> Tasks to complete
1: In the text on falling away from the faith below, rewrite the paragraph beginning "This verse sounds pretty clear-cut to me" as a short list that keeps its main facts.
2: Pick up the text on falling away from the faith below, and continue it from the point where it ends.

> Text provided
------------------------

Plainly said, I maintain that if you are truly, truly born again, if you are truly, truly born of God you would never renounce, give back or fall away from the faith due to practicing a sinful life style. Hebrews 12:10, plainly confirms this either or issue by saying,
“In this the children of God and the children of the devil are manifested: Whoever does not practice righteousness is not of God, nor is he who does not love his brother” (NKJV).
This verse sounds pretty clear-cut to me. Now it does not mean that we as Believers in our humanity will never or feel like abandoning or retreating from our faith connectivity due to the devastation, hurt and pain that we sometimes receive from other Believer’s in the body of Christ. It does not mean that we as Believers in our humanity will never stumble, slip and feel like changing sides just as David did in Psalms 73, due to the struggles that we go through as Believer’s in light of the wicked prospering in their way. It does not mean that we will not get angry, agitated or upset with God, as we all have just like our Bible hero’s before us have because we don’t always agree with His ways and sovereign choices in our lives. As it connects with sin, It does not mean that we as Believer’s will never fall, fail or falter (Ps. 73:26a) in our walk as we all have and will continue to do from time to time (not practicing) because we are not perfect (Js 3:2). If I can go a little deeper, to “keep it real,” if we want to be honest, even with the secret, sinful strongholds that every Believer has in their personal lives (just as David had in Psalms 19:13) that are not so easy to shake, if one is truly, truly saved they still cannot fall away. None of these realities in the life of ever Believer constitutes falling away and I will share additional Biblical evidences as to the reasons why. So in essence, one is either saved and they stay, in the faith making their salvation secure. On the other hand or one is not truly saved or a professing Christian and therefore can fall away knowing the truth. Once again, there is no middle ground as I stated earlier in Heb. 12:10. For those that do “fall away” they were never with God from the beginning. In addition to (Heb. 12:10), this is conformed in 1 John 2:19 which says,
“They went out from us, but they were not of us; for if they had been of us, they would have continued with us; but they went out that they might be made manifest , that none of them were of us” (NKJV).

------------------------

> Entries supplied

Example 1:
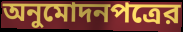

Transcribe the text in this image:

অনুমোদনপত্রের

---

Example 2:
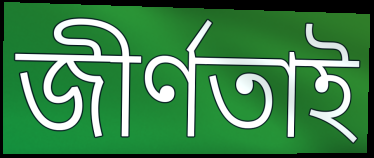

------------------------

> Responses for each task
1:
- The writer finds the verse clear-cut.
- Being truly saved does not mean a Believer will never feel like abandoning the faith because of hurt from other Believers.
- It does not mean never stumbling or feeling like changing sides, as David did in Psalms 73 when the wicked prospered.
- It does not mean never getting angry or upset with God over His ways and sovereign choices.
- It does not mean never falling, failing or faltering in sin from time to time (Ps. 73:26a; Js 3:2). This differs from practicing sin.
- Even with secret sinful strongholds, like David's in Psalms 19:13, a person who is truly saved cannot fall away.
- None of these things counts as falling away. There is no middle ground: a person is either truly saved and stays in the faith, or is only a professing Christian and can fall away.
- Those who fall away were never with God from the beginning, as 1 John 2:19 confirms.

2:
When we look at the issue of the Believer’s “secure” or “unsecure” salvation, both sides of the argument have their drawbacks in connection to the unbiblical human responses that it can produce in us behaviorally. If one supports the position that our salvation is secure, than one can be tempted to take on a lackadaisical attitude towards our progressive Christian growth and development (when we are to be adding godly characteristics to our faith daily as 2Peter 1:5-7 tells us) and began to take on a nonchalant perspective towards sin. This is especially true when we as Christians know that we can be forgiven for our sins. To go a step further, due to salvation, we have been forgiven for our past, present and future sins due to the once and for all, finished work of Jesus death on the cross. Paul addressed this very issue in Romans 6:1-2 that says:
“What shall we say then? Shall we continue in sin that grace may abound? Certainly not! How shall we who died to sin (this does not mean that we will not sin any more as some Christians are in the habit of misinterpreting) live any longer in it?” (NKJV).
On the other hand, if one supports the unsecure position in connection to our salvation, they will tend to be more sin conscience that can be a good and bad thing. More than this, the human response towards holding this perspective can cause one to become tempted into depending on themselves to have to hold on to their “free” salvation gift thus pulling them into a work system that is motivated by fear of not losing it. Ephesians 2:8-9 says:
“For by grace you have been saved through faith, and that not of yourselves; it is a gift of God, not of works, lest anyone should boast” (NKJV).
Both of these outlooks are equally harmful to the Believers spirituality and it does not produce the abundant life that Christ desires for his children. Instead, it can bring about bondage in the life of the Believer. In Galatians 5:1, we are told:
“Stand fast therefore in the liberty by which Christ has made of free, and do not be entangled again with the yoke of bondage” (NKJV).
Also, the qualifier for our Christian liberty is addressed in Galatians 5:13, which says:
“For you brethren, have been called to liberty; only do not use liberty as an opportunity for the flesh, but through love serve one another” (NKJV).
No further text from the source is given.